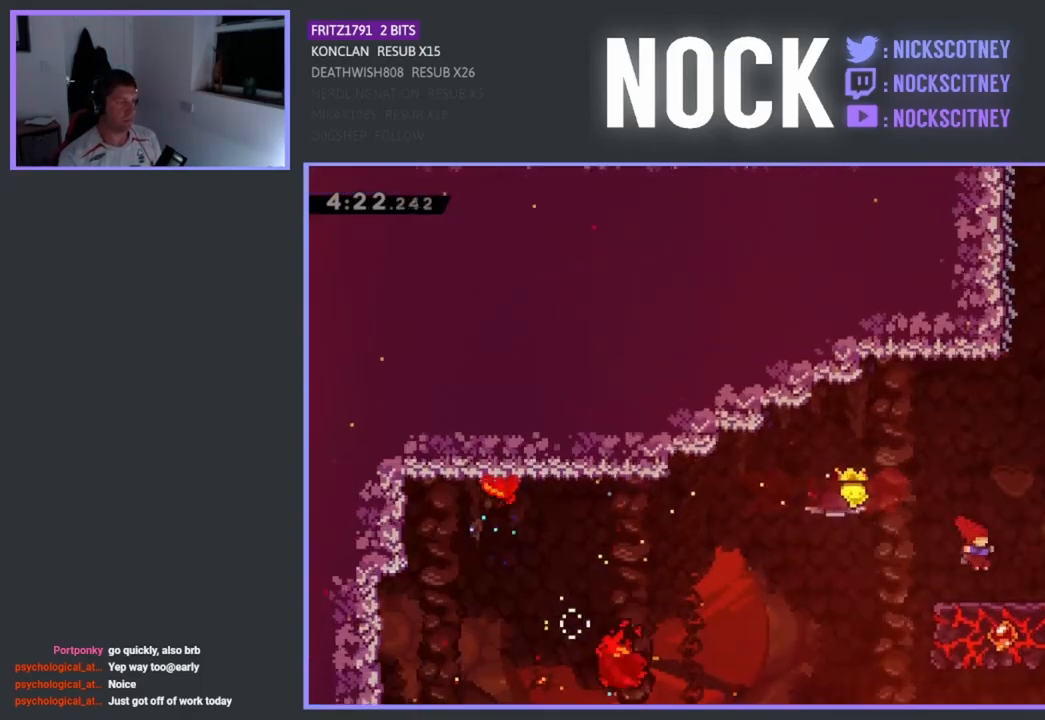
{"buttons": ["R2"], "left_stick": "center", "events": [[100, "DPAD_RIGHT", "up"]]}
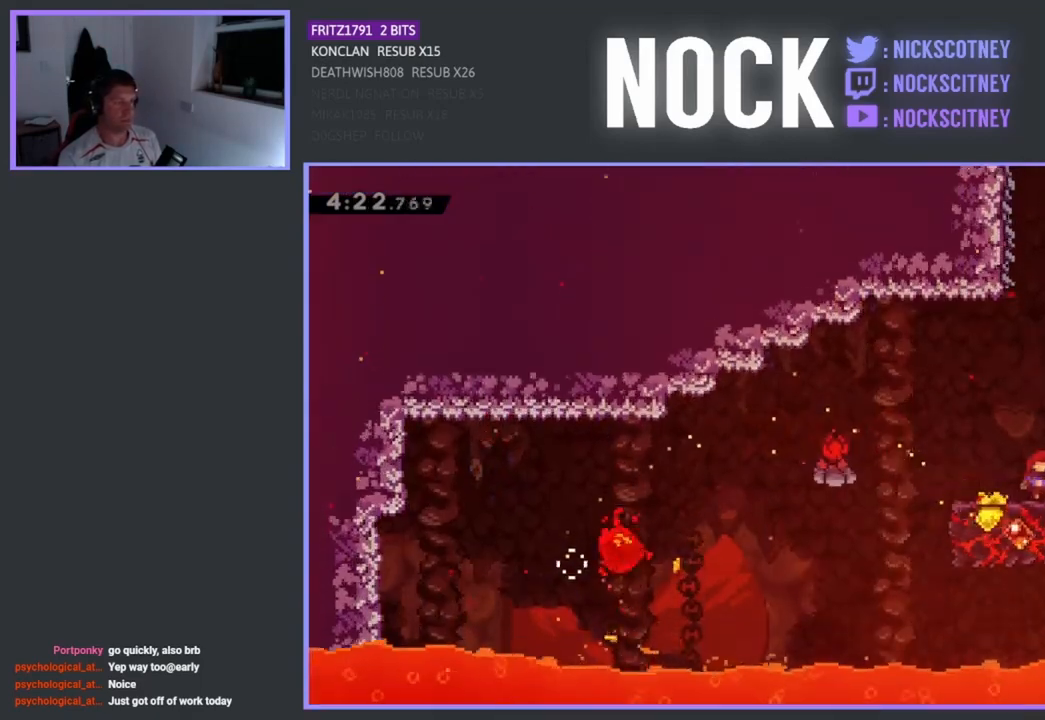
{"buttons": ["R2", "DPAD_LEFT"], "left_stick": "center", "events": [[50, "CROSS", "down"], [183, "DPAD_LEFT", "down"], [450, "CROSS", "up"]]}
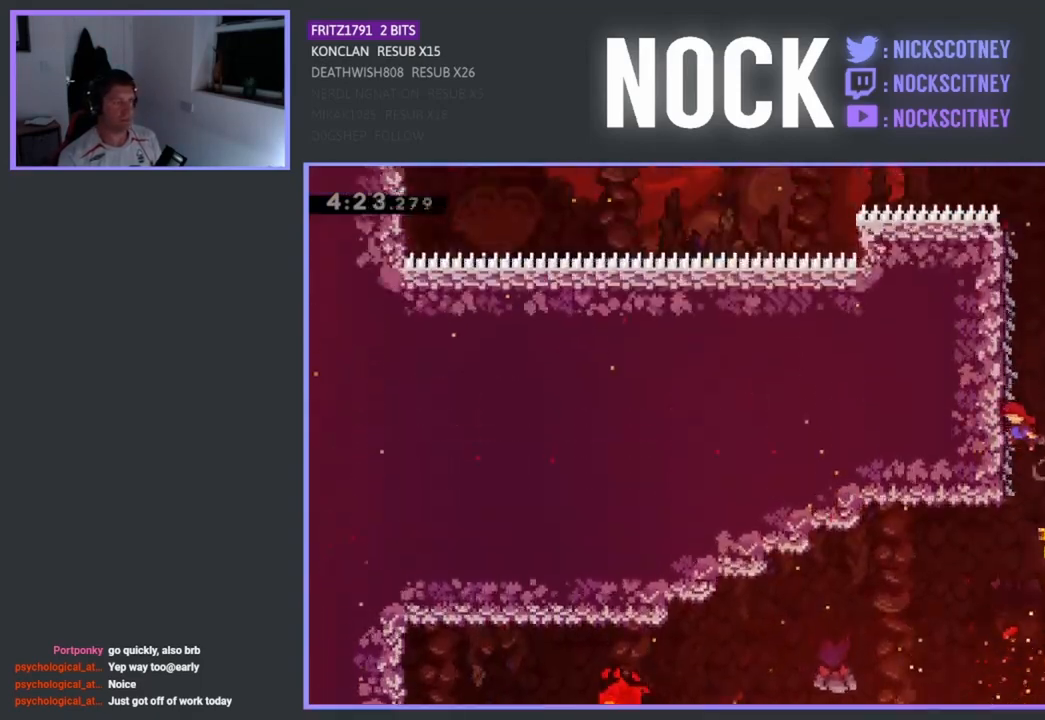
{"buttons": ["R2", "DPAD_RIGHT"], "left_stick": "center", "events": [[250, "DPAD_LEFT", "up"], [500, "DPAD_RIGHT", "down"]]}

=======

## [Problem statement]
The answer must be the full listing above, copied exactly, with no pictures in it.

## [Completed task]
{"buttons": ["R2"], "left_stick": "center", "events": [[100, "DPAD_RIGHT", "up"]]}
{"buttons": ["R2", "DPAD_LEFT"], "left_stick": "center", "events": [[50, "CROSS", "down"], [183, "DPAD_LEFT", "down"], [450, "CROSS", "up"]]}
{"buttons": ["R2", "DPAD_RIGHT"], "left_stick": "center", "events": [[250, "DPAD_LEFT", "up"], [500, "DPAD_RIGHT", "down"]]}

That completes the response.